START Stored data

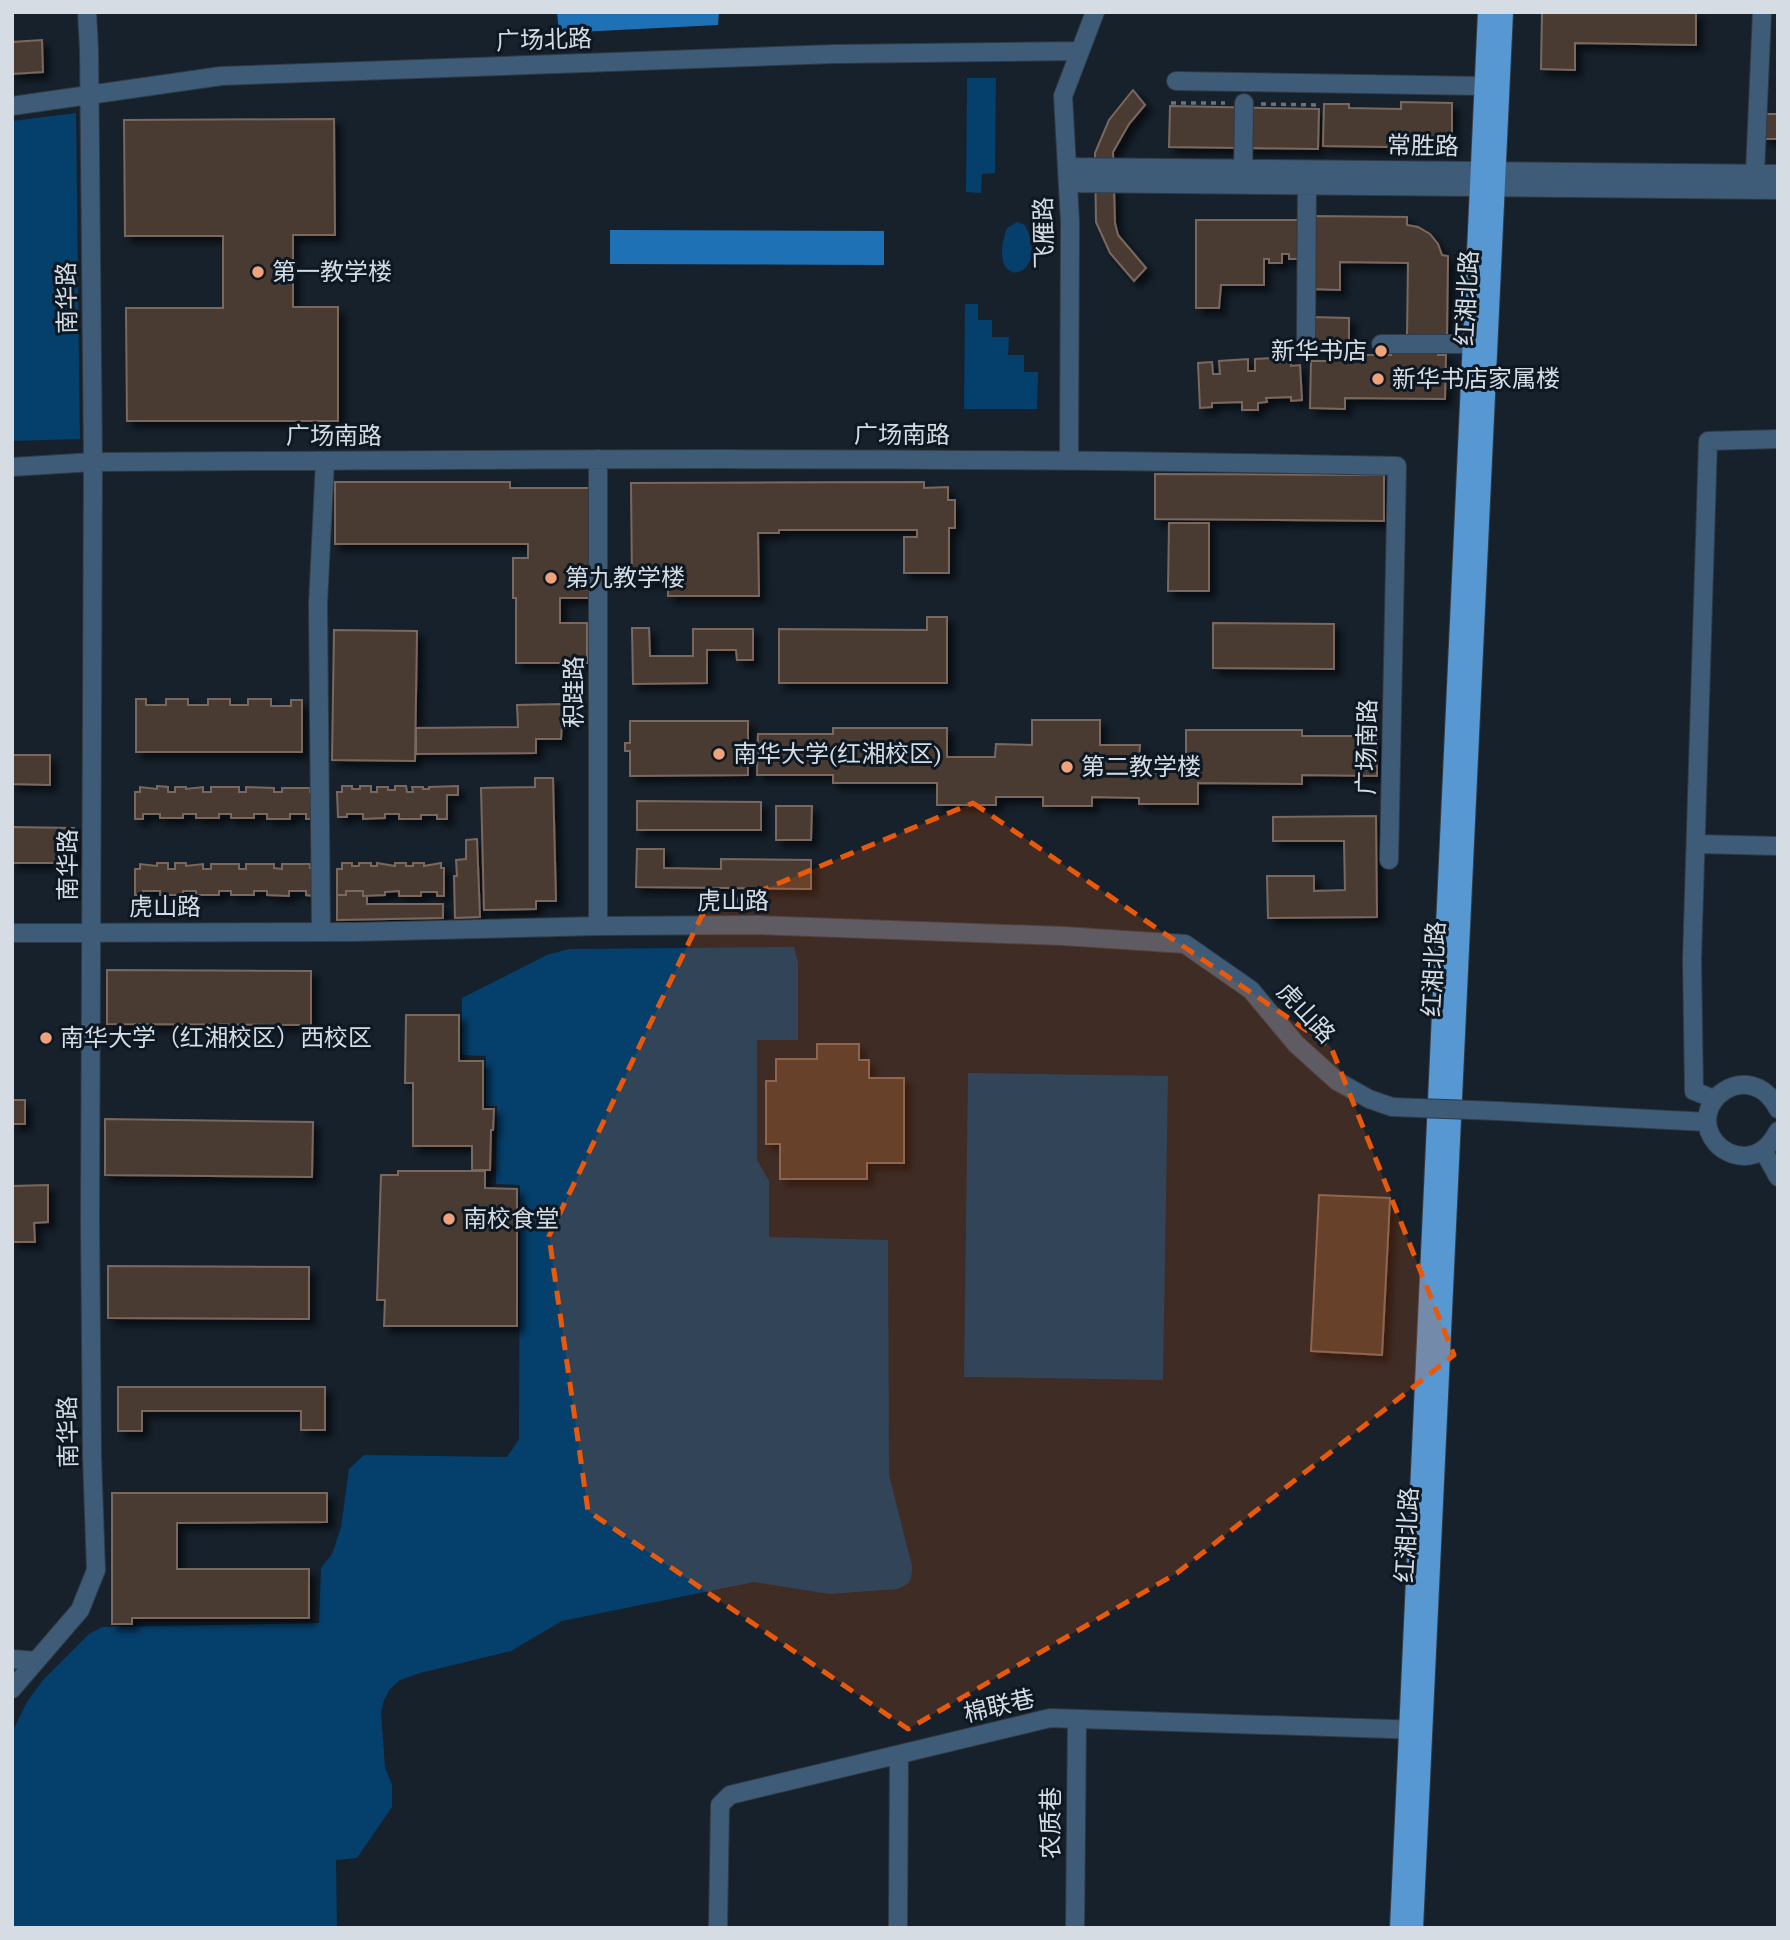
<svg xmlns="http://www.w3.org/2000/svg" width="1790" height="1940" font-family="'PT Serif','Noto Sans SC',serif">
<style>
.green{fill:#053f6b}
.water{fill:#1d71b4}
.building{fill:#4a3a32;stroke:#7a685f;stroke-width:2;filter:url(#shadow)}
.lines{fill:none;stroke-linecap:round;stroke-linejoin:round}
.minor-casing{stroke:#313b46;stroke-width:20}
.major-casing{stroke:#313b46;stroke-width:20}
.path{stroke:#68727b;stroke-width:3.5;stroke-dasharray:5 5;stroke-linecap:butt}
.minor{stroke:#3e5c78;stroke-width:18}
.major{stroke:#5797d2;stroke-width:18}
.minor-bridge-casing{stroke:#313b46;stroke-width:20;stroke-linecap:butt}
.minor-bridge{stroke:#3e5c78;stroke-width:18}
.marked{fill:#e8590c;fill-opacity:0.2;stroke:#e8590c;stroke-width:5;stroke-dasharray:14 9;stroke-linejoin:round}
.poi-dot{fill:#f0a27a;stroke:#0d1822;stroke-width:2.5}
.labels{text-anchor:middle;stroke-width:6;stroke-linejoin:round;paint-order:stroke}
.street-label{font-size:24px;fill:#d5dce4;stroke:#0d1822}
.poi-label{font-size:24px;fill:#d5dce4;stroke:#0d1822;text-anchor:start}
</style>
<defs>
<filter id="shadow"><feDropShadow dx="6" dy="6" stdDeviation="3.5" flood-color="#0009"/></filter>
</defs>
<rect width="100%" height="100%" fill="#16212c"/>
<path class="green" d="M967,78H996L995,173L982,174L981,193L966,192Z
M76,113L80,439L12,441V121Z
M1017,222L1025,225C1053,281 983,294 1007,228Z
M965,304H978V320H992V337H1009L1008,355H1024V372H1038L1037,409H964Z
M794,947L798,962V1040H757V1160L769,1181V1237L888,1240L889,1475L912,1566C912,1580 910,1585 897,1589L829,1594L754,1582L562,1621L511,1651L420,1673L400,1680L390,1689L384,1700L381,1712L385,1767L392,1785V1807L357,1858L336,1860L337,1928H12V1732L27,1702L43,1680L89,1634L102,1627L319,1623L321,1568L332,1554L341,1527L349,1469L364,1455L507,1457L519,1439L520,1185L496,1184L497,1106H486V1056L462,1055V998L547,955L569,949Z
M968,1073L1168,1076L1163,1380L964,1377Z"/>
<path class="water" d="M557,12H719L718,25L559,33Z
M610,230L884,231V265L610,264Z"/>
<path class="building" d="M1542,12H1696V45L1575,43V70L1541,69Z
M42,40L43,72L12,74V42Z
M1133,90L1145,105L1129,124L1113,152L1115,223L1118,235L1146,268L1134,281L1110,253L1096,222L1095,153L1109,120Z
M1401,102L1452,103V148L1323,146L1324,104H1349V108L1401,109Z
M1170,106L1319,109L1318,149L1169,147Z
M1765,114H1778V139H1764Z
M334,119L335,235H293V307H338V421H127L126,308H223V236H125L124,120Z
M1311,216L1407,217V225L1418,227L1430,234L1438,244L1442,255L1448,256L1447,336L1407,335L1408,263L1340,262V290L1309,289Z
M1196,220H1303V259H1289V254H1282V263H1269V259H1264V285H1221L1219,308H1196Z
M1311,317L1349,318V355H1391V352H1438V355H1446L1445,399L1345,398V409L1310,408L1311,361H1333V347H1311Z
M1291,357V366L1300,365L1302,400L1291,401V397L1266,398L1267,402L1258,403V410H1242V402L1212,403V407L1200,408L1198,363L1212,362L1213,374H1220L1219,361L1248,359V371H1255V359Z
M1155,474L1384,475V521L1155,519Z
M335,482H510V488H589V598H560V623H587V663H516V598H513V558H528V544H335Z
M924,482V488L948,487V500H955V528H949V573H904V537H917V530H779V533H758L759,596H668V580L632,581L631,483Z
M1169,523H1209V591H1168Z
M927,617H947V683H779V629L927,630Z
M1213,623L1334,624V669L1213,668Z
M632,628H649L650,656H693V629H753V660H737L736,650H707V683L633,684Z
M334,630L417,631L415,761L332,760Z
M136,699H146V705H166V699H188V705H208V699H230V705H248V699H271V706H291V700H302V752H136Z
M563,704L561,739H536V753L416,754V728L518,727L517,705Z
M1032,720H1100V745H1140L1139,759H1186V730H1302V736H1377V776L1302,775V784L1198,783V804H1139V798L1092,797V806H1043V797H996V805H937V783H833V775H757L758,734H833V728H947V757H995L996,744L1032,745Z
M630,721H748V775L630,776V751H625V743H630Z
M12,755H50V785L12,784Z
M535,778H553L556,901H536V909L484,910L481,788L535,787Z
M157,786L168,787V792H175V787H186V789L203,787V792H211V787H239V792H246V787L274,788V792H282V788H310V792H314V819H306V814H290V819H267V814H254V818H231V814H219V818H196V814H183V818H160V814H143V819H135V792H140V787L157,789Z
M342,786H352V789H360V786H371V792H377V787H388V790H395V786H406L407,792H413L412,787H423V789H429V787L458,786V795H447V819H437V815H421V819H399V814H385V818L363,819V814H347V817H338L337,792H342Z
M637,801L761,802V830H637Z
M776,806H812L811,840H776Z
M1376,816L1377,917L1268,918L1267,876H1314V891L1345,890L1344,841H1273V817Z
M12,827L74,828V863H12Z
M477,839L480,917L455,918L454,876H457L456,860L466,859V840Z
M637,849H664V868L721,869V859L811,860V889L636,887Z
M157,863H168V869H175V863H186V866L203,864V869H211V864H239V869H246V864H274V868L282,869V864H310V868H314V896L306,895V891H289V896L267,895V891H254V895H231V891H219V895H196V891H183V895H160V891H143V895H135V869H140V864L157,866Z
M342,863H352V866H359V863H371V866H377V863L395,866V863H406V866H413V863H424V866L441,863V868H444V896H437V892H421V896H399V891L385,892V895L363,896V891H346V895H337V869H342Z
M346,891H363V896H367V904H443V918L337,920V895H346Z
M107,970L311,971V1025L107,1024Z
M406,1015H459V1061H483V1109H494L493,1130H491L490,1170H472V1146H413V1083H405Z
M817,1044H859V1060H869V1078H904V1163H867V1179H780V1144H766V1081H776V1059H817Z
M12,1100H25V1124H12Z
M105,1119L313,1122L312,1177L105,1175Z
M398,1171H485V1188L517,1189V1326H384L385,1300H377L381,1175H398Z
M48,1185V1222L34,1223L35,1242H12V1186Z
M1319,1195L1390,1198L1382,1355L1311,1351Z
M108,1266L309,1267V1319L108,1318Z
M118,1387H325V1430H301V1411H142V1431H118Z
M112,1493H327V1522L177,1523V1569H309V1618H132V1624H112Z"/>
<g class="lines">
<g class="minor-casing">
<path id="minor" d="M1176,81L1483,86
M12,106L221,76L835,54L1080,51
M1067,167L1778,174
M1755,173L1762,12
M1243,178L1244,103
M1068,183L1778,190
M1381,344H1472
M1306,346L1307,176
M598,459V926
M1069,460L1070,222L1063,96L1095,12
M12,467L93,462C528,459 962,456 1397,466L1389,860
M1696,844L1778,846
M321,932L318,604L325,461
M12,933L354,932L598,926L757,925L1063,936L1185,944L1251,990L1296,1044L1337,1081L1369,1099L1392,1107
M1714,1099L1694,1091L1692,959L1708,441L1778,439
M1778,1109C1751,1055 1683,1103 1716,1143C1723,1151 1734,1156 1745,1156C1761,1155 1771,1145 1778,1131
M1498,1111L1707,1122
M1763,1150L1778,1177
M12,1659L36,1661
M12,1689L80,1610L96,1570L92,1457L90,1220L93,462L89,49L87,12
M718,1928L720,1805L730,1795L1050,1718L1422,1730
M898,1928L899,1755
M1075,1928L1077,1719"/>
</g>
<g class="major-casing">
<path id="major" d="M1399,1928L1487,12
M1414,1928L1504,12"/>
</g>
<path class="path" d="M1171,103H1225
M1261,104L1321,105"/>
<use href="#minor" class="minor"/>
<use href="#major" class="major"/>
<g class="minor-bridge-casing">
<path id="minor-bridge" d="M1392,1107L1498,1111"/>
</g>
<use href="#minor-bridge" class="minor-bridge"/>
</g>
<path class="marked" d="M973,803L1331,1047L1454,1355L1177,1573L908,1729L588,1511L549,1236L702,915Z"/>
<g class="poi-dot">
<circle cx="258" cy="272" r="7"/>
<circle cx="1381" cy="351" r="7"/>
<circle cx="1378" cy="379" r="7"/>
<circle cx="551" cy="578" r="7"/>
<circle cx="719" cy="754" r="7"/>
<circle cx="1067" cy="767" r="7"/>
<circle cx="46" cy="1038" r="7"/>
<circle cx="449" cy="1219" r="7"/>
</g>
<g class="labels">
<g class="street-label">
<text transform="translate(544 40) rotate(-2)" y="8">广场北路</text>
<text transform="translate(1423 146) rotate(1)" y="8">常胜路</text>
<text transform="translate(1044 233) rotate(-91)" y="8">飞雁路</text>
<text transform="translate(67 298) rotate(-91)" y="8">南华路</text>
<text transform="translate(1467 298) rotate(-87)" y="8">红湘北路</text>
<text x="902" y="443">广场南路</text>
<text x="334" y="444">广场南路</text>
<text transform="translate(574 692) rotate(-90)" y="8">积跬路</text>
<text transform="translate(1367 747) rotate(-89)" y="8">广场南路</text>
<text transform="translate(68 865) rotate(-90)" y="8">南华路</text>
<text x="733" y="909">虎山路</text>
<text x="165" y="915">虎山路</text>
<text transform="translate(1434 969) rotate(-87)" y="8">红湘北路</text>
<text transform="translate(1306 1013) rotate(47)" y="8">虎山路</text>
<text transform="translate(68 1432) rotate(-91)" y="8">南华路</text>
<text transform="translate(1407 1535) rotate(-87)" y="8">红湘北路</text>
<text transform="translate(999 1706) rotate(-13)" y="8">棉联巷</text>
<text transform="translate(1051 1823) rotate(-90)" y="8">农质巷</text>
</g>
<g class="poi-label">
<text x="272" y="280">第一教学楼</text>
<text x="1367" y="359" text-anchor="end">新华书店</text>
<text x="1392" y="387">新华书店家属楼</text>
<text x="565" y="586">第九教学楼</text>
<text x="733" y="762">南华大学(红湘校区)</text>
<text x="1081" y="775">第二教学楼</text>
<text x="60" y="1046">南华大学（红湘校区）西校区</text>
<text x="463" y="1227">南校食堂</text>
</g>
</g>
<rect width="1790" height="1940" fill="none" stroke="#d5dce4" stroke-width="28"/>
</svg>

END Stored data

_Exercise details_.
Each line above that has the word "lines" should be copied.

_Result of the task_.
.lines{fill:none;stroke-linecap:round;stroke-linejoin:round}
<g class="lines">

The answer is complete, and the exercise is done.